The authors use a unified single-tower architecture with omni full attention to achieve superior audio-video consistency and unimodal performance across multiple tasks. Results show that their approach outperforms both cascaded and joint baselines, with the "All Tasks (Ours)" method achieving the highest scores in video quality, audio quality, and audio-video synchronization.

The authors compare a dual-tower and a single-tower architecture for audio-video generation, with the single-tower model achieving superior performance across all metrics. Results show the single-tower approach outperforms the dual-tower variant in video quality, audio quality, and audio-video consistency, demonstrating the effectiveness of the unified architecture and omni full attention mechanism.

Results show that KLEAR achieves state-of-the-art performance across multiple audio-video generation tasks, outperforming prior methods in video quality, audio quality, and audio-visual consistency.
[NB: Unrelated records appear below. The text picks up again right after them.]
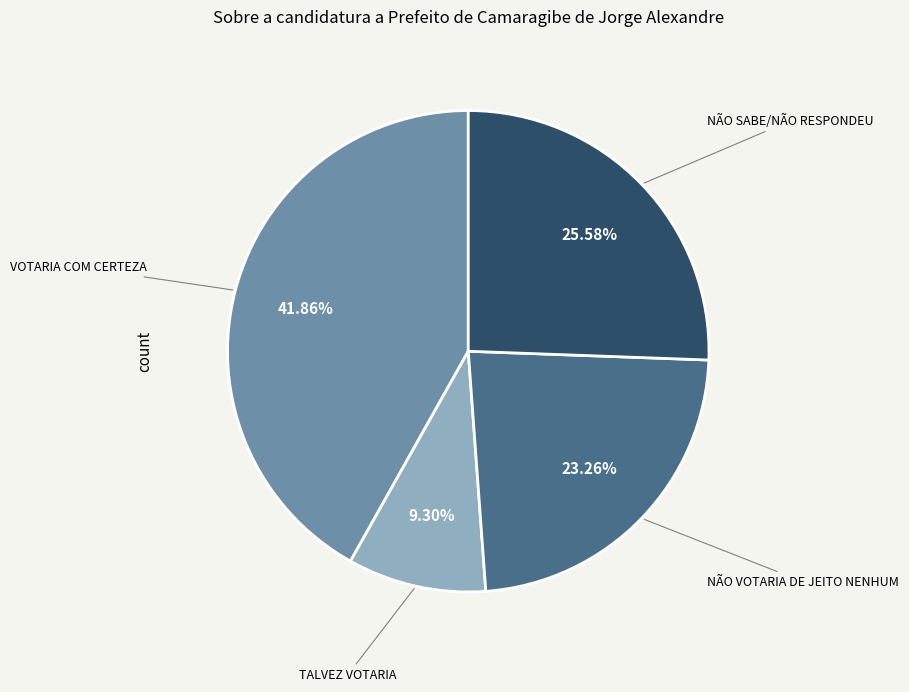

True or false: VOTARIA COM CERTEZA accounts for 52% of the total.

False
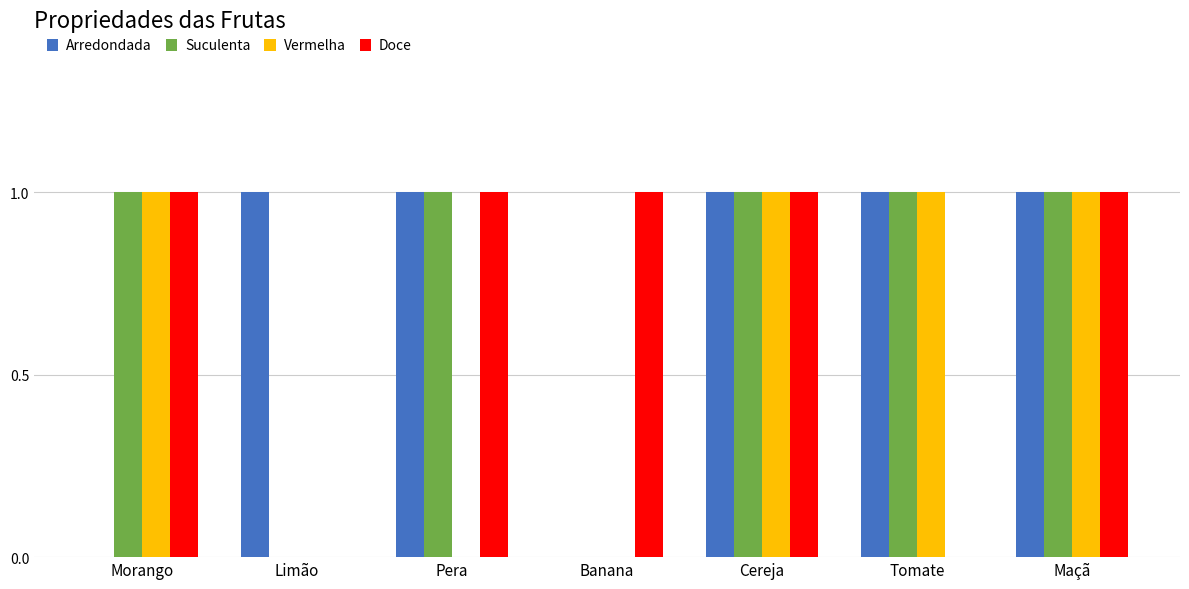

Reading left to right, list all the values displayed in this chart.

Arredondada: Morango=0	Limão=1	Pera=1	Banana=0	Cereja=1	Tomate=1	Maçã=1
Suculenta: Morango=1	Limão=0	Pera=1	Banana=0	Cereja=1	Tomate=1	Maçã=1
Vermelha: Morango=1	Limão=0	Pera=0	Banana=0	Cereja=1	Tomate=1	Maçã=1
Doce: Morango=1	Limão=0	Pera=1	Banana=1	Cereja=1	Tomate=0	Maçã=1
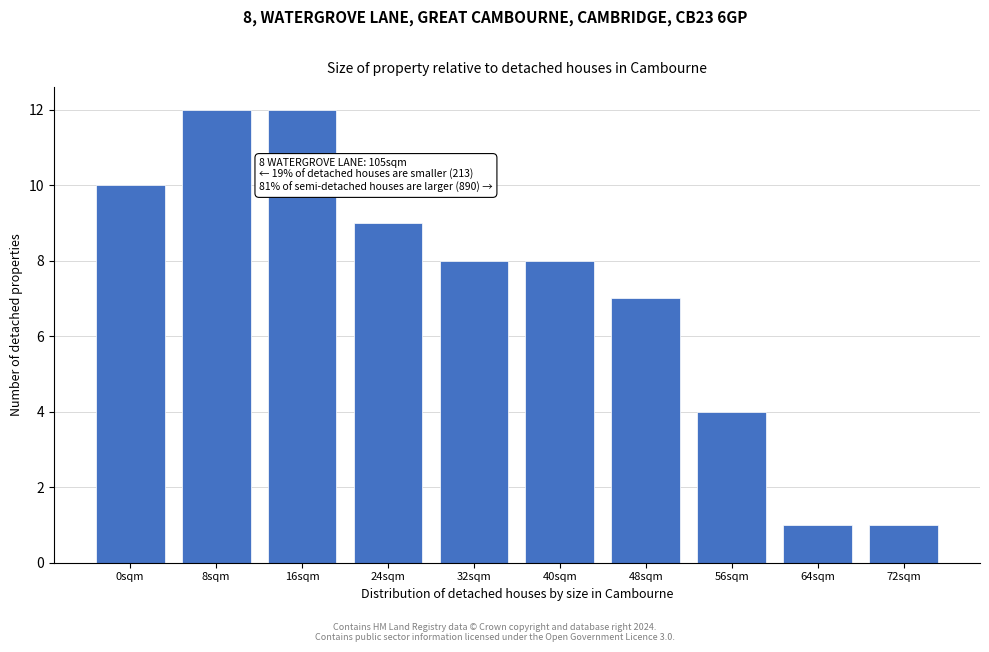

Reading left to right, extract all data points from this chart.

10	12	12	9	8	8	7	4	1	1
The unified T2AV framework with omni full attention enables superior cross-modal alignment, as evidenced by higher scores in metrics such as MS, AS, ID, and IB-Score compared to cascaded and dual-tower baselines.

The authors use the provided charts to evaluate the impact of different training stages on model performance across multiple metrics. Results show that the post-train-quality stage consistently improves all evaluated metrics—video identity, audio CLAP score, TTS WER, and AV-consistency—compared to earlier stages, indicating that high-quality data and progressive training significantly enhance model performance.